Assignment: Reproduce the stretch of the post on INI file encoding from "Up until now" through "the function calls?", word for word.

Given text:
☆ ☆ ☆ ☆ ☆

0

Up until now my INI text files have been Unicode encoded and I have been doing things like this to read it:

::GetPrivateProfileStringW(
                strUpdateSection,
                strTalkKey,
                _T(""),
                strTalk.GetBuffer( _MAX_PATH ),
                _MAX_PATH,
                m_strPathINI );
strTalk.ReleaseBuffer();

The file gets downloaded from the internet first and then accessed. But I was finding that for Arabic the text file was getting corrupted. Unless I change the encoding to UTF-8. When I do that, it downloads right. But then it doesn't read the data right from the INI.

So does a INI file have to be Unicode encoded or should it also be OK to use UTF-8 with the function calls?

I think it is about time I convert this part of my program to UTF-8 encoded XML files instead! Way to go.

But wanted to ask the question first.

I should clarify that the text file was initial saved as UTF-8 using NotePad.

☆ ☆ ☆ ☆ ☆

Data shown:
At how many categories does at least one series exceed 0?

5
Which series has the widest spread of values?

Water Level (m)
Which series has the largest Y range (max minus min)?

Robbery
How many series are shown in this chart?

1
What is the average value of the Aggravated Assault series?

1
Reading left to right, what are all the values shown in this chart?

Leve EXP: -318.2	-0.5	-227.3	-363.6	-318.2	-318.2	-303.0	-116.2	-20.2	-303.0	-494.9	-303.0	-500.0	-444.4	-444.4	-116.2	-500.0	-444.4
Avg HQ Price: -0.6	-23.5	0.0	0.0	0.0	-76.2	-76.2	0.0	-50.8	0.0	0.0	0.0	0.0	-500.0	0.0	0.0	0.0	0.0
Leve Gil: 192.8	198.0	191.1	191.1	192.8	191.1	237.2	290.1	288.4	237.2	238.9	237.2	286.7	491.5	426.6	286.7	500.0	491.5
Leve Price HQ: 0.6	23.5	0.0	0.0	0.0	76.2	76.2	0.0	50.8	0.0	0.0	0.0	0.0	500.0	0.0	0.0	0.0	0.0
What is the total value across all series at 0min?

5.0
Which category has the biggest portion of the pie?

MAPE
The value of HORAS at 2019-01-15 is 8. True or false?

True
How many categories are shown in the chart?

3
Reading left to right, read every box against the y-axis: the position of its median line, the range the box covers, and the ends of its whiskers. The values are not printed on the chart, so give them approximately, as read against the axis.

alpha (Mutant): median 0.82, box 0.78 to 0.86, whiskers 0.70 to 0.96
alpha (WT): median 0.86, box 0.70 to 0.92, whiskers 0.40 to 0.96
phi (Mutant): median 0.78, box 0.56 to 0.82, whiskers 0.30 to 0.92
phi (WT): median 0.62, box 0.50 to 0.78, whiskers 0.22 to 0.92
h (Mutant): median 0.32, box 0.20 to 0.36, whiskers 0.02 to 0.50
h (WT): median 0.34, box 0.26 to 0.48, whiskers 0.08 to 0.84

☆ ☆ ☆ ☆ ☆

Problem solution:
Up until now my INI text files have been Unicode encoded and I have been doing things like this to read it:

::GetPrivateProfileStringW(
                strUpdateSection,
                strTalkKey,
                _T(""),
                strTalk.GetBuffer( _MAX_PATH ),
                _MAX_PATH,
                m_strPathINI );
strTalk.ReleaseBuffer();

The file gets downloaded from the internet first and then accessed. But I was finding that for Arabic the text file was getting corrupted. Unless I change the encoding to UTF-8. When I do that, it downloads right. But then it doesn't read the data right from the INI.

So does a INI file have to be Unicode encoded or should it also be OK to use UTF-8 with the function calls?